It is proved that crude oil reserves in Kazakhstan have 30 billion barrels, the 2nd largest endowment in Eurasia after Russia, and the 12th largest in the world after the United States [3].

The Caspian Sea, in addition to Western and Southern Kazakhstan borders, in the Southeast to Turkmenistan, in the South to Iran, in the Southwest to Azerbaijan, and in the Northwest to Russia, constitutes the main transport route for crude oil to other countries. To prove the quality of crude oil knowledge of the origin of the product, as well as information on its chemical composition and physical properties, is crucial [4].

The objective of the present study is to identify crude oil origin partly by studying inherent biomarkers. The decline in the physical properties of crude oil observed in numerous basins is commonly associated with biodegradation, and the extent of this degradation is often identifiable through the features exhibited by the crude oil biomarkers [5]. Further, the results of the present study gain relevance since the transport of crude oils obviously leads to unwanted situations of an oil spill, which calls for analytical methods to identify the origin of the spilled oil and, thus, not least, to make the polluter accountable.

Biomarkers stand as crucial hydrocarbon components within crude oil for chemical fingerprinting. These molecules possess intricate molecular structures inherited from previously living organisms, which seemingly endured without alteration until the present time. Leveraging biomarkers for identifying spilled oils enables the determination of a specific crude oil’s origin. Crude oil fingerprinting technology is the main forensic method for oil spill identification. In comparison with other hydrocarbons, biomarkers have shown to be highly resistant to degradation and may thus disclose the specific origin of the oil due to its unique biomarker fingerprint [6] and then possibly pinpoint the actual polluter.

From an environmental point of view, there is a great complexity in establishing polluters of oil spill accidents [7].

Identifying crude oils through biomarker analysis has significance in the characterization of crude oils. Biomarkers are organic compounds found in crude oil that provide information about its origin, thermal history, and the type of organic matter from which it was formed. These molecular fossils are useful in determining the source rock, maturity, and age of the oil and simple in-use.

Gas chromatography-mass spectrometry in the determination of biomarkers was carried out in the following steps:

• Sampling: Crude oil samples are collected from different wells or sources for analysis.
• Extraction and Separation: The crude oil is processed to isolate the organic compounds from the sample with the gas chromatography technique.
• Identification of Biomarkers: Various biomarkers are identified and analyzed including pristane (Pr), phytane (Ph), n-C₁₇ alkane, n-C₁₈ alkane, terpanes, pregnane, androstane, allopregnane, homopregnane, cholestane, and stigmastane.
• Analysis and Interpretation: Examining the ratios and distributions of the biomarkers determines the type of source rock (marine, terrestrial), the thermal maturity, and the age of the oil [8,9].

RECORDED DATA:

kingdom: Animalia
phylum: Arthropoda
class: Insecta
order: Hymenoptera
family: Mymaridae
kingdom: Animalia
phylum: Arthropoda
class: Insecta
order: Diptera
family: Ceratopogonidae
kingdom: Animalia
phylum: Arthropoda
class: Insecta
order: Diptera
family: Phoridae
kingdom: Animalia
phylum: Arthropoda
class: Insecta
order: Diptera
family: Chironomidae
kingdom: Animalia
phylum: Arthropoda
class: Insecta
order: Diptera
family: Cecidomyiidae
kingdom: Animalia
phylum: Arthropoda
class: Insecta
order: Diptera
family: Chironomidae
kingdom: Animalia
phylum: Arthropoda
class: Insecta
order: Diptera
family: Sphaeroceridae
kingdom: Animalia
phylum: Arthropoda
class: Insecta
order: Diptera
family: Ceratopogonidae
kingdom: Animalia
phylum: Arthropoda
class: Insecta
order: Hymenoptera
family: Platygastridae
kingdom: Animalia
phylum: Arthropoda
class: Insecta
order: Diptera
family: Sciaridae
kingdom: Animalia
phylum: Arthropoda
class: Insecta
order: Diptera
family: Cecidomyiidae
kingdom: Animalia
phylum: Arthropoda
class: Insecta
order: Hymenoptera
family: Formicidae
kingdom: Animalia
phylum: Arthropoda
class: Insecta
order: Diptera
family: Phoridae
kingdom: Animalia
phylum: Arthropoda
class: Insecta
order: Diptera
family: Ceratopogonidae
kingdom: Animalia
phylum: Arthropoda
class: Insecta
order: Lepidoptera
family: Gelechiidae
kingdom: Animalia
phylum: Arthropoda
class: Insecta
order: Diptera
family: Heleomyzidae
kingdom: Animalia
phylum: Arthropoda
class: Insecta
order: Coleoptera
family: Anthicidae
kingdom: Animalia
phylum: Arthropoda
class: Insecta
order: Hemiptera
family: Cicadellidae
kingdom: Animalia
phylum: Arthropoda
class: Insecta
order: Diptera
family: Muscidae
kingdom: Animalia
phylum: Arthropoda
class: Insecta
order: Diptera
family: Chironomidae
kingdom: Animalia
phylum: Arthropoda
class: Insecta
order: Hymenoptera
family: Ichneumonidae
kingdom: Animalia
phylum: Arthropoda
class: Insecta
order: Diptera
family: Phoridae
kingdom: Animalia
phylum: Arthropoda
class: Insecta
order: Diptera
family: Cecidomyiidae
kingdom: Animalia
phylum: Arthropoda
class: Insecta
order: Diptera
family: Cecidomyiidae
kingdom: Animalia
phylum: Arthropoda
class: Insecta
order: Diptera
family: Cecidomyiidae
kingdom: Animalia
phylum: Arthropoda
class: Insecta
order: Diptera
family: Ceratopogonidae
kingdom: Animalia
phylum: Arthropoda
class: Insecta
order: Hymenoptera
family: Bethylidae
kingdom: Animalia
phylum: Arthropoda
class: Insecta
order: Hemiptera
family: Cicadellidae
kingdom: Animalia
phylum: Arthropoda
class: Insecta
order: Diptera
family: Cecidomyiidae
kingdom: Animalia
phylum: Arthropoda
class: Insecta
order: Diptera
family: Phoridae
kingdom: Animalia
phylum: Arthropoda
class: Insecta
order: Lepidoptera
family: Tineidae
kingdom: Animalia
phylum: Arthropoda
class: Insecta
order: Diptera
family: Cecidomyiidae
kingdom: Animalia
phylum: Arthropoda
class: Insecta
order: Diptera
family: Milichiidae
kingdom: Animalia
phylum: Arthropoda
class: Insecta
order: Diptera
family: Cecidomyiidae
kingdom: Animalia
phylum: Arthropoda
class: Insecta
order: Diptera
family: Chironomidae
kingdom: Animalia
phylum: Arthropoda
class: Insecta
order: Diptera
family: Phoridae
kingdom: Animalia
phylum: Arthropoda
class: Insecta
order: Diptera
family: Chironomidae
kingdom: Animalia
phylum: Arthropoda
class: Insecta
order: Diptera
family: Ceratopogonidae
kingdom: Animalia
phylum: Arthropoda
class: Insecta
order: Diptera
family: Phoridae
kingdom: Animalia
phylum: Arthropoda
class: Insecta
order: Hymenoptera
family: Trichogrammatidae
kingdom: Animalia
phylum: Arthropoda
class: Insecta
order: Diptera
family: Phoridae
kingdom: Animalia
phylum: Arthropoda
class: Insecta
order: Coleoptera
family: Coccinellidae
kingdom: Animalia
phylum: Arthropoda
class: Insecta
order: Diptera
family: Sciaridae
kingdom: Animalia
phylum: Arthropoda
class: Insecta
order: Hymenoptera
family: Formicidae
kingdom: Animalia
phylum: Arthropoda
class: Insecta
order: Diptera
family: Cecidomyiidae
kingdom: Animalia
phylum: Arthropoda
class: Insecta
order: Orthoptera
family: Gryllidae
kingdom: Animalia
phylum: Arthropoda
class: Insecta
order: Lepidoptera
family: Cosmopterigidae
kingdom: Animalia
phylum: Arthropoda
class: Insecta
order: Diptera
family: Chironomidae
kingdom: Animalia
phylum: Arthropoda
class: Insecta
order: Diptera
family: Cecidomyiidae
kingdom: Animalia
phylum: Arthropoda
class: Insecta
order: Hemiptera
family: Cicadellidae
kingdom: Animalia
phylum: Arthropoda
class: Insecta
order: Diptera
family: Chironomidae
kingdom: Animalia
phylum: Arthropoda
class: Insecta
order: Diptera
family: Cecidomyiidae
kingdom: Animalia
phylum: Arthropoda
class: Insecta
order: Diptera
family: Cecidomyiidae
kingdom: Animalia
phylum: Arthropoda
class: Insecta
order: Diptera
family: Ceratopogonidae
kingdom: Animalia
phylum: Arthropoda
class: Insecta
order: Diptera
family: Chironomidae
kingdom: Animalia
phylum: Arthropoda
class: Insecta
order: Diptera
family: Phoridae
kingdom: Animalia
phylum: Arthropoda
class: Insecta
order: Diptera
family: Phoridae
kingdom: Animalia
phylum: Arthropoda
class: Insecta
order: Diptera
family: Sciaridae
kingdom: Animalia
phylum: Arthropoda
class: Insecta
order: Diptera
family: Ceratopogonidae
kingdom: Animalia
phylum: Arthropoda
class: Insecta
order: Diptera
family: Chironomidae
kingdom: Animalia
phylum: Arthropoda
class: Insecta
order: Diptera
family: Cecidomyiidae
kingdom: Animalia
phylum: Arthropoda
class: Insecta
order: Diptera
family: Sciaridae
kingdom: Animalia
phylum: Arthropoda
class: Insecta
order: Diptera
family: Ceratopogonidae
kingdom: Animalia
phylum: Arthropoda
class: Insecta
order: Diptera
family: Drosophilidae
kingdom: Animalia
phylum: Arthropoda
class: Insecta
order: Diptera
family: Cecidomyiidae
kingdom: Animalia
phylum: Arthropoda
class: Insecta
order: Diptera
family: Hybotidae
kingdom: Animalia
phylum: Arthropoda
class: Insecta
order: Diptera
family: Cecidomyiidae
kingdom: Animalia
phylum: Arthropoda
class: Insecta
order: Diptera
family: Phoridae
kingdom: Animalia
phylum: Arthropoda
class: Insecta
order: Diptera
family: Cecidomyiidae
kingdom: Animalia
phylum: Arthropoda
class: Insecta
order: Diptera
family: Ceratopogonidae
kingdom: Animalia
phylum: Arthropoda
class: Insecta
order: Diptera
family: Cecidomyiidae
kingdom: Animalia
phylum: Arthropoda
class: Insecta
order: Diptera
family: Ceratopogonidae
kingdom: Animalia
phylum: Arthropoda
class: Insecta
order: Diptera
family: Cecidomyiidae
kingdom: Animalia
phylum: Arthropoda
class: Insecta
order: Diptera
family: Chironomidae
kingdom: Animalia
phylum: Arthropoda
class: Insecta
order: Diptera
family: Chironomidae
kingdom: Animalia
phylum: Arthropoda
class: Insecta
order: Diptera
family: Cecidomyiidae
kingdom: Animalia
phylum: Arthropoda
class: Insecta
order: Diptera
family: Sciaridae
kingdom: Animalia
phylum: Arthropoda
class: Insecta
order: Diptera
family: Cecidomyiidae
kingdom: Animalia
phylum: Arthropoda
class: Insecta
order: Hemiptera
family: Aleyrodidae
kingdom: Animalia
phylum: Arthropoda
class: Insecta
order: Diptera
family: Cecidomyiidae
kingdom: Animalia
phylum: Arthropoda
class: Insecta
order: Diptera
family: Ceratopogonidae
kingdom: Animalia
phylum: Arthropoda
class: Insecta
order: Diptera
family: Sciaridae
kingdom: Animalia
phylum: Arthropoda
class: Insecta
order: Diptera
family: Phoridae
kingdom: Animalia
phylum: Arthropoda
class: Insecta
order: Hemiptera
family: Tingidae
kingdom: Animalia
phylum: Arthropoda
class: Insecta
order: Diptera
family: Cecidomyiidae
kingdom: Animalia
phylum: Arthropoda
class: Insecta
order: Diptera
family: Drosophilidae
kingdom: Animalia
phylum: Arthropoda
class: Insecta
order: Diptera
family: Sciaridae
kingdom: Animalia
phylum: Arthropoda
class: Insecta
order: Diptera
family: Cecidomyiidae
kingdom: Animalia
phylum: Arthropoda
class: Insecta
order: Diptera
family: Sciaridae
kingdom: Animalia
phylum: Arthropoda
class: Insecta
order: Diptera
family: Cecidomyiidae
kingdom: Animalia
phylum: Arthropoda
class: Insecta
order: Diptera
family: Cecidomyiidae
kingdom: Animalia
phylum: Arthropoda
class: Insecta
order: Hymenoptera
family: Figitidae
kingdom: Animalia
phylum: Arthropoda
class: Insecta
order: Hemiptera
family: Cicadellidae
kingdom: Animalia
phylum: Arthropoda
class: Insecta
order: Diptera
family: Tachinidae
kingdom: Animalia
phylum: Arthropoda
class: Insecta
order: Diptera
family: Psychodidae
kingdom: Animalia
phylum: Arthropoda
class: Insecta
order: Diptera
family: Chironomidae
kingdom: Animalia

WORK INSTRUCTION 1:
In the passage on Kazakhstan's crude oil, how large are the country's proven crude oil reserves?
WORK INSTRUCTION 2:
Resume the passage on Kazakhstan's crude oil, starting after its last sentence.

TASK OUTPUT 1:
30 billion barrels.

TASK OUTPUT 2:
• Comparative Analysis: The obtained biomarker data are compared to a database of known biomarker profiles of different crude oils to infer the possible origin and characteristics of the analyzed oil sample [10].

This analysis helps in understanding the oil’s characteristics, which is valuable for oil exploration, reservoir management, and production strategies. By determining the source and maturity of crude oil, companies can make informed decisions regarding drilling locations and extraction methods.

So over time, biomarker analyses have developed as the main techniques used in petroleum exploration to study crude oils, their origin, and maturity. In this context, gas chromatography-mass spectrometry (GC–MS) has been widely used as the method of choice for disclosing biomarkers [11,12,13,14,15,16,17,18,19,20,21,22,23,24,25,26].

Mass spectrometry has been long recognized as the most powerful detecting method for gas chromatography [27]. Thus, GC-MS is one of the most valuable tools for the identification of unknown compounds. In recent years two-dimensional gas chromatography (GC × GC) has proved its importance for the analyses of complex samples [28,29,30,31]. Hence, GC × GC has also found its application for oil fingerprinting purposes [32]. However, the limitation of this approach, i.e., the excessive dependence on a relatively small number of biomarkers for the characterization of complex fluids such as crude oil, should be emphasized [32,33].

In the literature review, available information on biomarkers in various crude oils determined by gas chromatography-mass spectrometry is summarized. Thus, initial information on the parameters of the GC-MS analyses may be found here [33,34,35,36,37,38,39,40,41,42,43,44,45,46,47,48,49,50,51,52,53,54,55,56,57,58,59,60,61,62,63,64].

Despite the long history of oil production in Kazakhstan, petroleum biomarkers with modern methods of analysis have not yet been conducted. Hence, the main objective of the present study is to disclose the biomarker fingerprints for a series of Kazakhstan crude oils applying a GC-MS-based method.

2. Materials and Methods

2.1. Selected Samples

The present study included 28 Kazakh crude oils, each originating from one of the four oil-producing areas in West and South Kazakhstan (

Table 1. List of crude oil studies and the deposits’ location.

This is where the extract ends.